部屋から部屋までの移動に時間がかかり過ぎだと思うの。もうちょっとコンパクトにしたら良いのに、、、
広さもステータスの一環ってやつ?
「ステラ、セレスティアの様子をどう思う?可能なら、今日はマリアにも顔を見せたいのだが。」
「えぇ、随分と落ち着いていらっしゃいまし、可能だと思いますわ。それに、、、クロード坊っちゃんに抱かれるのは今日が初めてにも関わらず、驚かれる素振りもありません。なんというか、落ち着きすぎといいますか、、、」
「、、、あぁ、肝が座っている赤子だな。しかし坊っちゃんはよしてくれ。」
確かにとでも言うように、面白がるような目つきをお父様に向けられる。
そりゃあ中身は根暗な研究室の妖怪ですから。コミュ障ですよ。
お父様の肩から少し顔を出す。
それにしてもこのステラとかいうメイド長、人のことをよく見てる。仕事もできるし今の会話から察するにお父様の幼少期から使えているベテラン、、、
(欲しいなぁ、、、)
間違いなくSR級である。
彼女を見つめていたのに気づいたのだろう。ニコリと控えめな笑みを向けられた。
「マリア、入るぞ?」
ノックしながらお父様がそう発すると、鈴の鳴るような美しい声が部屋から聞こえた。
「どうぞ。」
お父様の腕に抱き抱えられながら部屋へと入る。ステラは部屋には入ってこないみたいだ。
「あぁ、私のかわいいティア。」
早くこちらへ、とでも言いたげな、うっとりとした表情で両手を差し出してくる。
ベットに腰掛ける彼女、、、お母様は、白い肌と透き通るような銀の御髪も相まって、消えてしまいそうな、幻想的な美しさを纏っている。水晶や雪の精霊が存在するのなら、こんな感じなのだろうか。
父上から母上の膝の上へと受け渡される。
「ごめんなさいねかまってあげられなくて。まだお乳もあげられない。貴女の母はもう少し休みが必要なようです。」
無理もない。お産後まもない母親の体は、とても弱くて疲労困憊なのだ。今は是非ともゆっくり休んでいただきたい。愛おしそうに抱きしめて、頭を撫でてくれる手と体温が気持ちよくて、ついついウトウトしてしまう。

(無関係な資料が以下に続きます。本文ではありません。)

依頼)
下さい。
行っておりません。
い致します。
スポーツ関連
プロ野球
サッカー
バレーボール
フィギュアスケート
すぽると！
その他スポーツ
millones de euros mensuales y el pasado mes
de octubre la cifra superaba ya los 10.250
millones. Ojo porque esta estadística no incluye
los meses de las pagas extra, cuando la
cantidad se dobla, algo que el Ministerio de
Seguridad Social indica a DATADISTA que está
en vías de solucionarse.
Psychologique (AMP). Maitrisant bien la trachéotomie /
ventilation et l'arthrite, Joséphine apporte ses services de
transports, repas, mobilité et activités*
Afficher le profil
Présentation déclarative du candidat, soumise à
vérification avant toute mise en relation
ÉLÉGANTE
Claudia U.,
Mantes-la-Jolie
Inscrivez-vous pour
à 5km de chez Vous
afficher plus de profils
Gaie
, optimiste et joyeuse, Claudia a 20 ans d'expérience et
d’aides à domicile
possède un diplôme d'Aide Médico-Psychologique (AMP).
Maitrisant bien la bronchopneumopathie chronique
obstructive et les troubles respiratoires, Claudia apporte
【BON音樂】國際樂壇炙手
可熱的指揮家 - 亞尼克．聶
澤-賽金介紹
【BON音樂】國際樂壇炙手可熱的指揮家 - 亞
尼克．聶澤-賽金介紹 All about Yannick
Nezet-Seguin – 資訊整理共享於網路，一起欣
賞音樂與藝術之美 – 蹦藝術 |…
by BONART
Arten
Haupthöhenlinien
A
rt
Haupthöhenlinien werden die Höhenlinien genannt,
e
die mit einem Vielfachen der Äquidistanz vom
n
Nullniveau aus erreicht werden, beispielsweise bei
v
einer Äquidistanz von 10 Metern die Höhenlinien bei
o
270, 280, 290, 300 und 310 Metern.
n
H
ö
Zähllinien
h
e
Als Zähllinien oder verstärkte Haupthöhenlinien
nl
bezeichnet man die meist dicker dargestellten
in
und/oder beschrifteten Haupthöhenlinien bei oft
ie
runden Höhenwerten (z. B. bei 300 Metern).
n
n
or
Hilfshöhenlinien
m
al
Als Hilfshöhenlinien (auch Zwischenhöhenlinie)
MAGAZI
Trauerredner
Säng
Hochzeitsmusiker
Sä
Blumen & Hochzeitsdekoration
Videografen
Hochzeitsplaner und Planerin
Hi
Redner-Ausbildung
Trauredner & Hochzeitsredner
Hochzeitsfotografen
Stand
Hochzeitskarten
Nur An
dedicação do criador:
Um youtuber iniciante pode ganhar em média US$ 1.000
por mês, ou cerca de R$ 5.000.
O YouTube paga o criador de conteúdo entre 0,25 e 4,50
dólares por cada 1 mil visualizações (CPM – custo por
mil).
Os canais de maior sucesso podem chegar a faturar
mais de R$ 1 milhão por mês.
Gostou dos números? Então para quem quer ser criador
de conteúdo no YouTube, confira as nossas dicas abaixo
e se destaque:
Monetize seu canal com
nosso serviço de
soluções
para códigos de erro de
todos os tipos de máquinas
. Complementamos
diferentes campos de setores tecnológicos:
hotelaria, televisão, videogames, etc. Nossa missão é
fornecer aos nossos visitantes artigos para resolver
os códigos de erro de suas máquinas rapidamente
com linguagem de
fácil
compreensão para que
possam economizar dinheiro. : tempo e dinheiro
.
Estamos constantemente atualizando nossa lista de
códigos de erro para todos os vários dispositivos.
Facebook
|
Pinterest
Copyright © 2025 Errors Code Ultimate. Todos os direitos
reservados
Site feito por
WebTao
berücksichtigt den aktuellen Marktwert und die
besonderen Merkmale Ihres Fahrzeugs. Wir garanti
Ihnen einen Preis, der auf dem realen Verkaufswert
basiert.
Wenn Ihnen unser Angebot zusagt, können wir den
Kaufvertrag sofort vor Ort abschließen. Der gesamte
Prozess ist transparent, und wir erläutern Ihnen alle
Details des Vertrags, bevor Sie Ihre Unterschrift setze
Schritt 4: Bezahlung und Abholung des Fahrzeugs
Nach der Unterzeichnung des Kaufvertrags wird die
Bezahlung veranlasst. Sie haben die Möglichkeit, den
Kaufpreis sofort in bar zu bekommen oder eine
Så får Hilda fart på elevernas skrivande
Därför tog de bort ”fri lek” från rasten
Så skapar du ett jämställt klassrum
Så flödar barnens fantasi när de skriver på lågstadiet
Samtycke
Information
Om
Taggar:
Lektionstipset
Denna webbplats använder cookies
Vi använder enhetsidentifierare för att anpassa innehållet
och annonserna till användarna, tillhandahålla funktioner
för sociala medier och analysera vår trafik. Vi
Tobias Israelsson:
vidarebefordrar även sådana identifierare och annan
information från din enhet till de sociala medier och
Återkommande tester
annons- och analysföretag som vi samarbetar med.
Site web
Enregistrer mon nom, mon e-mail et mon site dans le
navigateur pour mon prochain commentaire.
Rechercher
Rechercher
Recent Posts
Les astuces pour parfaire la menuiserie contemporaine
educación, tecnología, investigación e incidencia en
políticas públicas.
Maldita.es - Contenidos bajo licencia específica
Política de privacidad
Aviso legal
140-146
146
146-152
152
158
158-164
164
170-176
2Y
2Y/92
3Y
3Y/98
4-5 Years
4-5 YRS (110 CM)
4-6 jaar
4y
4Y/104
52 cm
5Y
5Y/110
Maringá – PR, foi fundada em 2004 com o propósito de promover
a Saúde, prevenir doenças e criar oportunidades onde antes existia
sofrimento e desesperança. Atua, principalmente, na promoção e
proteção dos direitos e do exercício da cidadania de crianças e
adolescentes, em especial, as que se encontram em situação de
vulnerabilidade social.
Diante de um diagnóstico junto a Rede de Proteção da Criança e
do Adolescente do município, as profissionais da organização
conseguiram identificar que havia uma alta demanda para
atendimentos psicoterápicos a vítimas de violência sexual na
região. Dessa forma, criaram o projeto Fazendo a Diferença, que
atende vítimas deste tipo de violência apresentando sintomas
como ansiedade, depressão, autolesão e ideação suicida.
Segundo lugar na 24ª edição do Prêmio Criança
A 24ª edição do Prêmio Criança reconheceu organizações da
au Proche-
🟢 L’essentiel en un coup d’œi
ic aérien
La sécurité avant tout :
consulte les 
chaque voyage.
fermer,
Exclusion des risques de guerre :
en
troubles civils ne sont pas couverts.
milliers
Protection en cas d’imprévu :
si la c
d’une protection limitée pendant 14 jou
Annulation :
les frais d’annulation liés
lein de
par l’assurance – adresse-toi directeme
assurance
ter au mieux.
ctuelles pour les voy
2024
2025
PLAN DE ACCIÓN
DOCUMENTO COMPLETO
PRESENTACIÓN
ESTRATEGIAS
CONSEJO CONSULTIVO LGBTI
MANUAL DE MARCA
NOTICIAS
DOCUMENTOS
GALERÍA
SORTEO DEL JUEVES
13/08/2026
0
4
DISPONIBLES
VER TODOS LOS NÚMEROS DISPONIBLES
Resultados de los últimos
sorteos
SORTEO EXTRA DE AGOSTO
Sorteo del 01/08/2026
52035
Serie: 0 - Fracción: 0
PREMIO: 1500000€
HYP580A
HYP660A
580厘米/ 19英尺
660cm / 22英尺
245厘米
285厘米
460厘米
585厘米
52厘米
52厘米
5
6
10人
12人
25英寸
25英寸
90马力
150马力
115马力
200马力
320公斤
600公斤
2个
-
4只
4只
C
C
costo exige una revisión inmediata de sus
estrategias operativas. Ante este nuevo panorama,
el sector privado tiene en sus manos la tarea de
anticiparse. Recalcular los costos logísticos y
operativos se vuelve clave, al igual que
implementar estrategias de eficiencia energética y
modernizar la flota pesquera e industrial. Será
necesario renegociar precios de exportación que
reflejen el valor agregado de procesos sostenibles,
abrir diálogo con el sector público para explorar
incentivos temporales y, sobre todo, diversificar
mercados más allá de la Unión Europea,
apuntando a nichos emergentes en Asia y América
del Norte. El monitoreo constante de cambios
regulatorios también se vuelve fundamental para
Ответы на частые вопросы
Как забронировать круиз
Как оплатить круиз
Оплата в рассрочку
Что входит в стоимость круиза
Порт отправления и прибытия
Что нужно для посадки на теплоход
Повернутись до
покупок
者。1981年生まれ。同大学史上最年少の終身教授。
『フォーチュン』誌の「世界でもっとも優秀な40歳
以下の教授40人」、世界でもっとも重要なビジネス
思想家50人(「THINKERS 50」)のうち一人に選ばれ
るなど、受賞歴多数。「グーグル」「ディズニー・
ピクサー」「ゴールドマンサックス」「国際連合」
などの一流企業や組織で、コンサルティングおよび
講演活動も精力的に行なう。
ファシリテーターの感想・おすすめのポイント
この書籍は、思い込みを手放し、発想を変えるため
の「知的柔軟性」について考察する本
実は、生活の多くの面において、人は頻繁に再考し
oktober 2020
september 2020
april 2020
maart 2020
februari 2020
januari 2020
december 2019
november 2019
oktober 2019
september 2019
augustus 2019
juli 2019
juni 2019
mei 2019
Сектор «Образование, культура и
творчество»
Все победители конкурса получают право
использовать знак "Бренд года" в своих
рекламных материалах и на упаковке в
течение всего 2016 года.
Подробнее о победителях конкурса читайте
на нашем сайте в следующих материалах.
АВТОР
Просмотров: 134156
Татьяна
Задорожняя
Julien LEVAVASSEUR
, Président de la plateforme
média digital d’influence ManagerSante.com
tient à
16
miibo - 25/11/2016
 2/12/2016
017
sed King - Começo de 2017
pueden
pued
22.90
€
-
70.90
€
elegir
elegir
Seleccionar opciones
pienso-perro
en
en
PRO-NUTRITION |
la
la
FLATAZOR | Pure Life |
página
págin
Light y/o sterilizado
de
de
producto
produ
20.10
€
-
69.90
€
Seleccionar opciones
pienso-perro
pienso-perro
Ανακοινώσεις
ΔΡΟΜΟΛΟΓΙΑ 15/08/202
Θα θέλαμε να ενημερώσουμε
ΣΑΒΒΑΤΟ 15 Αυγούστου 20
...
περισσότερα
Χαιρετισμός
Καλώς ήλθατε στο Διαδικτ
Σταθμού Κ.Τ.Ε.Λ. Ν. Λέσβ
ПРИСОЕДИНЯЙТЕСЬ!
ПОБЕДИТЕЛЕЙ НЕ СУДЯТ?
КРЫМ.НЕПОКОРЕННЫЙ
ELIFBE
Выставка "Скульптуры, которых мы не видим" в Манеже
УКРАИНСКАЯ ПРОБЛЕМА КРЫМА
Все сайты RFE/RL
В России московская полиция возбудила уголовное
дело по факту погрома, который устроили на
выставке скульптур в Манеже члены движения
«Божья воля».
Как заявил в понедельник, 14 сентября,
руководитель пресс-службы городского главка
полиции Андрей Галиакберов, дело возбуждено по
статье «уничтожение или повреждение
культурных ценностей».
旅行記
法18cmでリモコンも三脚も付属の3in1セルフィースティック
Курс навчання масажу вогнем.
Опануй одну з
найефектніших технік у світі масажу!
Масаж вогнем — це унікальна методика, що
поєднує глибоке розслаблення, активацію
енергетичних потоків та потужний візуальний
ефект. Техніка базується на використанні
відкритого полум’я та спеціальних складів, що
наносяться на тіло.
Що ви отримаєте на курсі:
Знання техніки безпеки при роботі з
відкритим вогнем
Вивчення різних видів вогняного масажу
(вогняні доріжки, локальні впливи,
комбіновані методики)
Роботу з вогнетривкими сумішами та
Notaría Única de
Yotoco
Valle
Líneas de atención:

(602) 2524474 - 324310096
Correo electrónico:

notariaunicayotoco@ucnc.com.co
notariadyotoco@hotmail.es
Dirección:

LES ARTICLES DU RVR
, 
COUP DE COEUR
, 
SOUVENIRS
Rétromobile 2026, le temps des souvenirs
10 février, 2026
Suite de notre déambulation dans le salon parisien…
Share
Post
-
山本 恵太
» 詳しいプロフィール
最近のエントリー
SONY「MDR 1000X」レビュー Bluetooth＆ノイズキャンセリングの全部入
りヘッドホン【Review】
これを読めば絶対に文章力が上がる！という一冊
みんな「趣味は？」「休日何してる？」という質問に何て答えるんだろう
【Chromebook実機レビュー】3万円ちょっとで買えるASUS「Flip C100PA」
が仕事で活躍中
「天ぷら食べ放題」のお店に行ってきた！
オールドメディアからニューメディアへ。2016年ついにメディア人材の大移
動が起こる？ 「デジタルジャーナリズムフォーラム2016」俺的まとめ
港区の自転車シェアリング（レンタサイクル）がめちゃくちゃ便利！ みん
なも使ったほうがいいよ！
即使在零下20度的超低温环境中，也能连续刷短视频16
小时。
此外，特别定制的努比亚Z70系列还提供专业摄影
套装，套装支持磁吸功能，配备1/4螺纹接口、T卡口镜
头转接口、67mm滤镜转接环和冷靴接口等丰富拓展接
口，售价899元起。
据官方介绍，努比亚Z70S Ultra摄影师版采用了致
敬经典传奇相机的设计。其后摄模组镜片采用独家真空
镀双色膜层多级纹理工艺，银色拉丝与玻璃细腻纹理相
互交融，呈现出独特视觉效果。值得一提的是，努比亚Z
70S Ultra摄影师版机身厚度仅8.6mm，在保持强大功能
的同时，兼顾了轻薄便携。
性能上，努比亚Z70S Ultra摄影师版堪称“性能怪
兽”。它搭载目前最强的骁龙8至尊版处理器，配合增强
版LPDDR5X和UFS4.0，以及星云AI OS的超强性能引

「今日は夕方にかけて冷えるようだ。君も暖かくして休んだほうが良い。」
「そうね、、、寂しいけど一旦お別れよ、ティア。愛しているわ」
名残惜しそうに頬を撫でられて、大げさだなぁと思いつつも、物足りないような、寂しい気持ちに駆られて、眉が下がってしまう。
同じ顔をしているであろう私とお母様を見たお父様が、やれやれと言った様子で、もう一度お母様の元へ私を預けてくれた。
まだまだ分からないことだらけで、成すべきこともよく分からないけれど、これだけは言えるわ。
優しい両親に友好的な兄弟。
私の今世の親ガチャは、大当たりだったようです。